Titik Kumpul – Jumlah mobil listrik di Indonesia semakin meningkat. Namun polusi udara masih tinggi khususnya di Jakarta, bahkan belum lama ini menduduki peringkat ke-3 dunia.
Selain itu, hingga 18 Juni 2024, menurut data IQ Air, Jakarta menempati urutan pertama tingkat pencemaran tertinggi dengan indeks kualitas udara 194, dan pencemar terbanyak adalah PM 2,5.
Artinya, yang masuk kategori tidak sehat yang menduduki peringkat kedua pagi ini saat itu adalah Kinshasa Kongo, disusul Kampala Uganda, Delhi Ida dan masih banyak negara lainnya.
Memang banyak kendaraan listrik yang dinilai ramah lingkungan di jalan raya, mulai dari bus yang digunakan TransJakarta, mobil pribadi, hingga sepeda motor.
Berdasarkan data Gabungan Produsen Mobil Indonesia, penjualan mobil listrik dari tahun ke tahun semakin meningkat seiring dengan semakin banyaknya model yang beredar di pasaran.
Di antaranya, pada Januari-Mei 2024, penjualan grosir kendaraan listrik mencapai 9.729 unit, melonjak 109,68 persen dibandingkan tahun lalu yang hanya berjumlah 4.640 unit.
Belum lagi skuter listrik, jika melihat skuter listrik yang mendapat bantuan, menurut data SISSAPIRA, skuter listrik yang ada di jalan raya selama ini berharga 55.070.000 riyal.
Angka tersebut tercatat dari data sepeda motor listrik yang terdistribusi ke pelanggan pada tahun 2023 sebanyak 11.532 unit dan sepanjang Januari hingga Selasa 23 Juli 2024 pukul 11.50 WIB sebanyak 43.538 unit terdistribusi.

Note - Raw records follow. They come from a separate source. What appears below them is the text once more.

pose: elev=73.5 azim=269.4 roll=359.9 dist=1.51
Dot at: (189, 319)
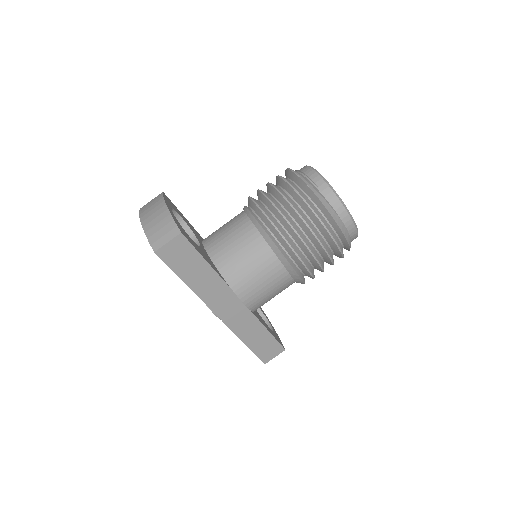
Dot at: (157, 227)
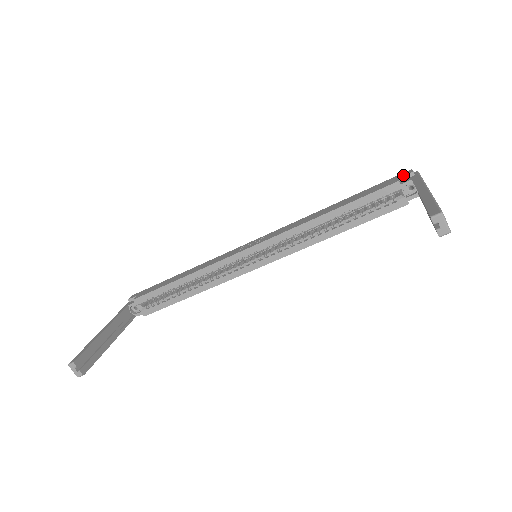
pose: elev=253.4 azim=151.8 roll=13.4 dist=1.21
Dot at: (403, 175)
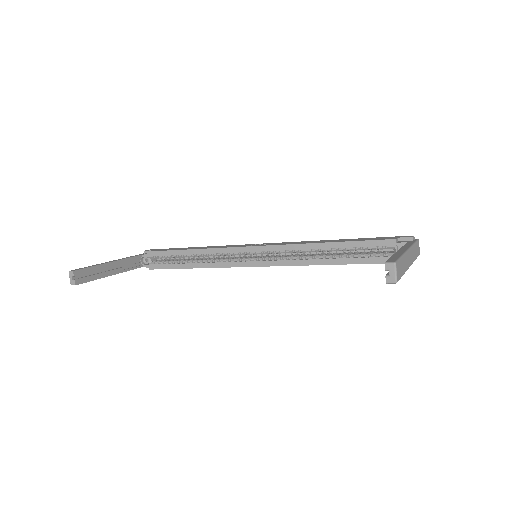
Dot at: (403, 237)
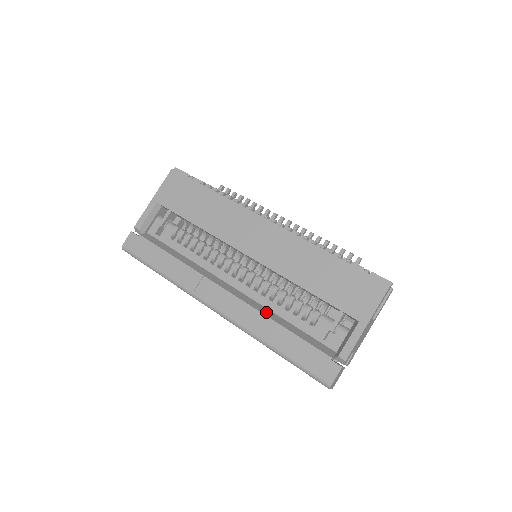
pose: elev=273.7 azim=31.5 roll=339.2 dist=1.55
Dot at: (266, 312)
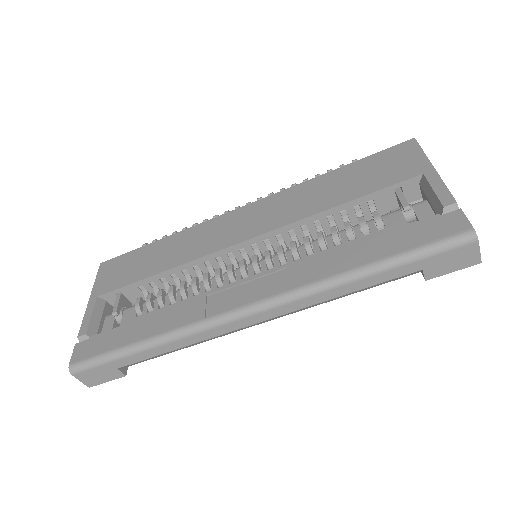
Dot at: occluded
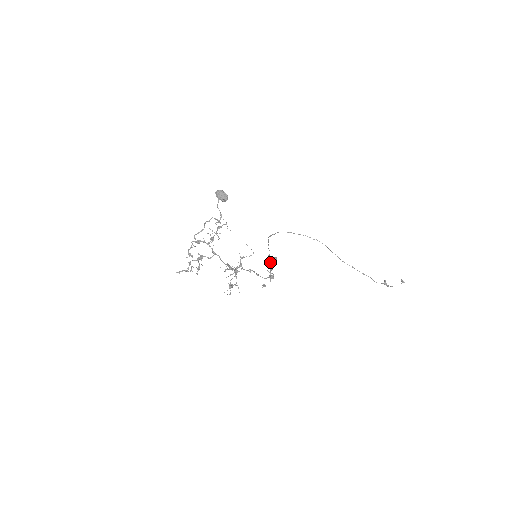
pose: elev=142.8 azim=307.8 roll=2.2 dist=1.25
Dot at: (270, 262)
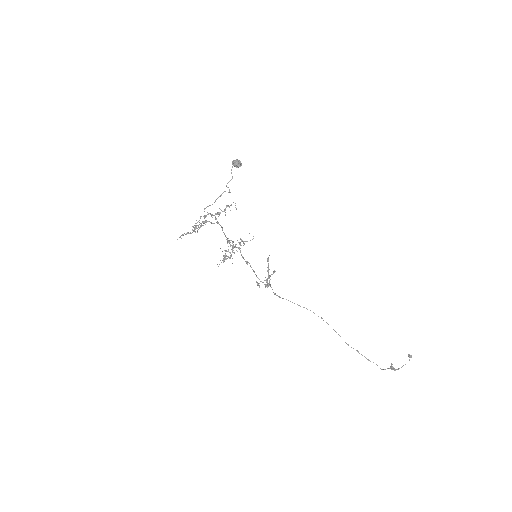
Dot at: occluded
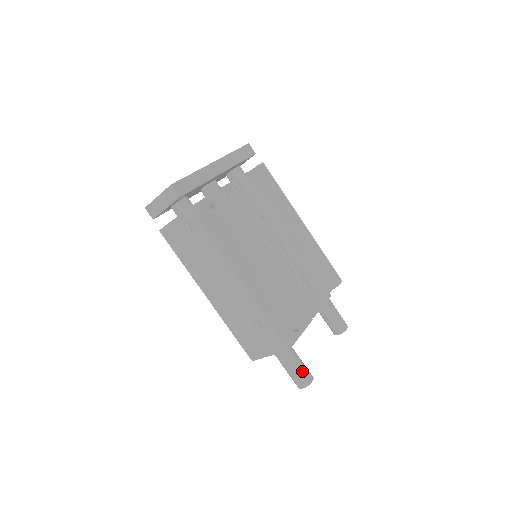
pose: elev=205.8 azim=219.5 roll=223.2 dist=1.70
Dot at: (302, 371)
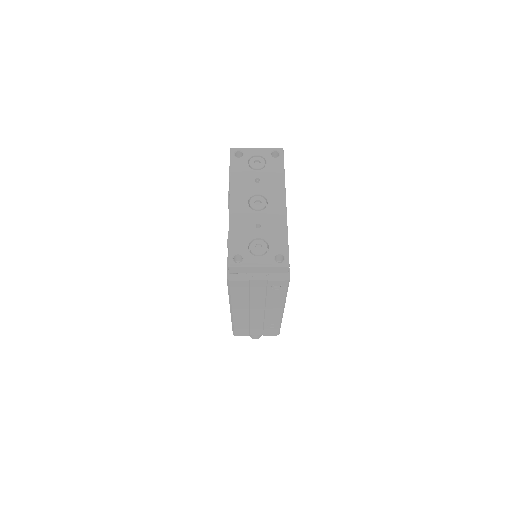
Dot at: occluded
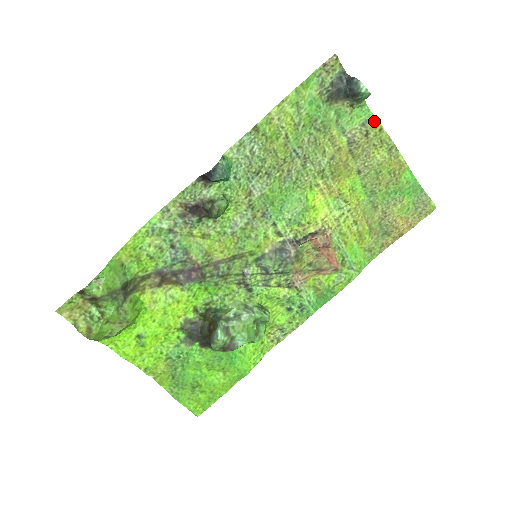
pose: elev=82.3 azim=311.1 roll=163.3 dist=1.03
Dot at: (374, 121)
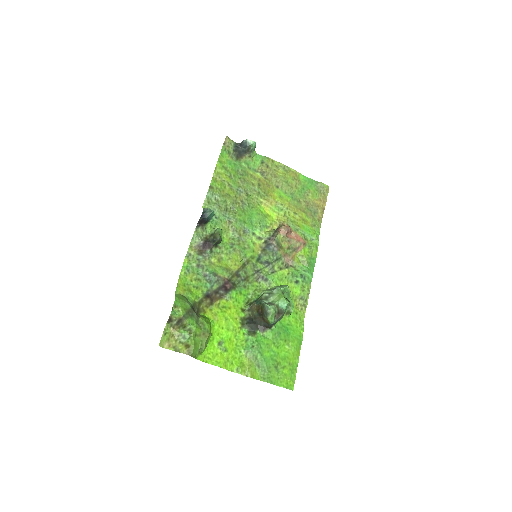
Dot at: (266, 158)
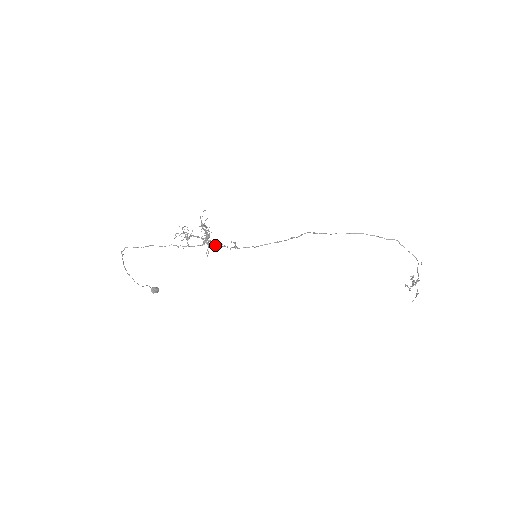
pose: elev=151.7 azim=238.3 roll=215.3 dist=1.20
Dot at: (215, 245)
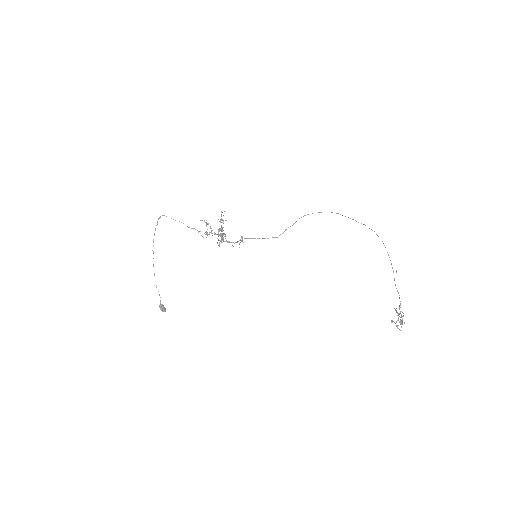
Dot at: (226, 241)
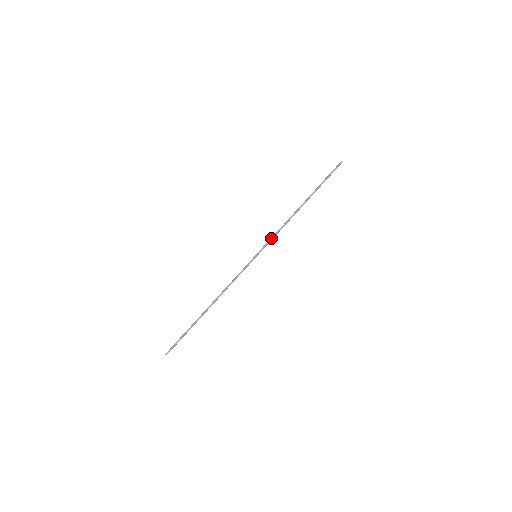
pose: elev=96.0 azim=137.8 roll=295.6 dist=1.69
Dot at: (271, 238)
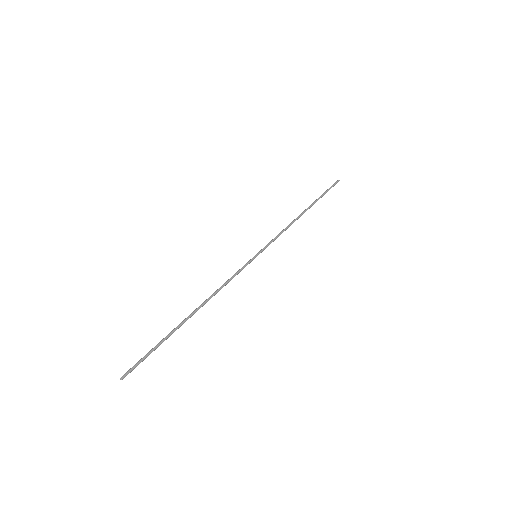
Dot at: occluded
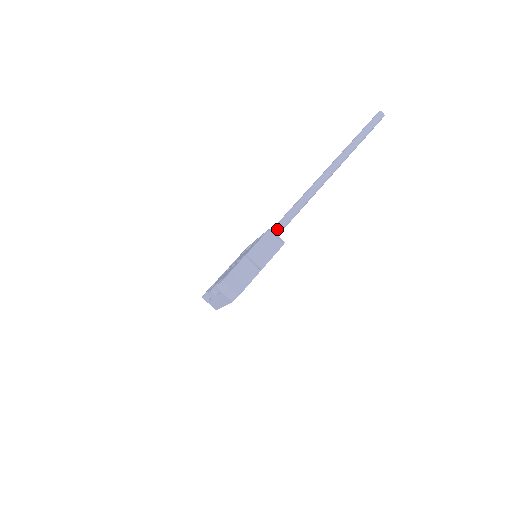
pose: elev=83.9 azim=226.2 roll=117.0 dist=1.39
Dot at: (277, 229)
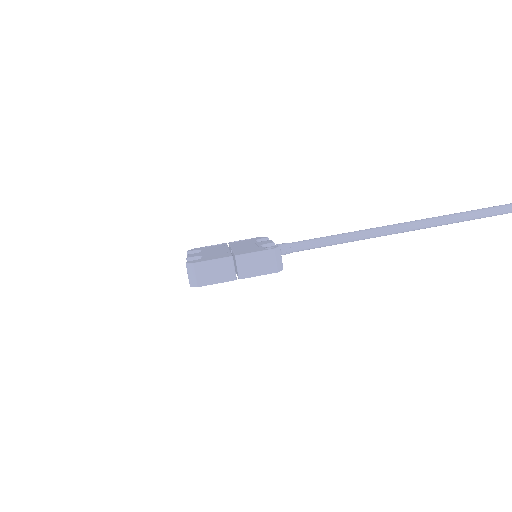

Namun polusi di banyak daerah, termasuk Jakarta, masih tinggi, begitu pula sumber listrik yang digunakan kendaraan listrik untuk mengisi baterainya.
Kepala Pusat Penelitian dan Pengujian EBTKE pada Direktorat Jenderal Energi Terbarukan dan Konversi Energi Kementerian Energi dan Sumber Daya Mineral, Harris mengatakan, permasalahannya adalah batubara yang paling banyak mengeluarkan emisi pada sektor pembangkit listrik.
“67 persen listrik yang kita gunakan masih berasal dari batu bara,” kata Harris saat berdiskusi dengan Forum Editor Otomotif di ICE BSD, Tangerang, Selasa, 23 Juli 2024.
Tujuan pemerintah untuk netralitas karbon pada tahun 2060 tidak akan tercapai secara maksimal jika kontrak dengan PLTU (Pembangkit Mesin Uap) diputus.
“Karena pada tahun 2023-2030 masih ada PLTU batu bara yang masuk sistem ini karena sudah ada kesepakatan sebelumnya. Jadi Anda tidak bisa memutuskan sendiri. “Setelah tahun 2030, tidak ada lagi kontrak PLTU batu bara yang dijual ke publik, kecuali yang dihasilkan dari sumber daya pertambangan,” ujarnya.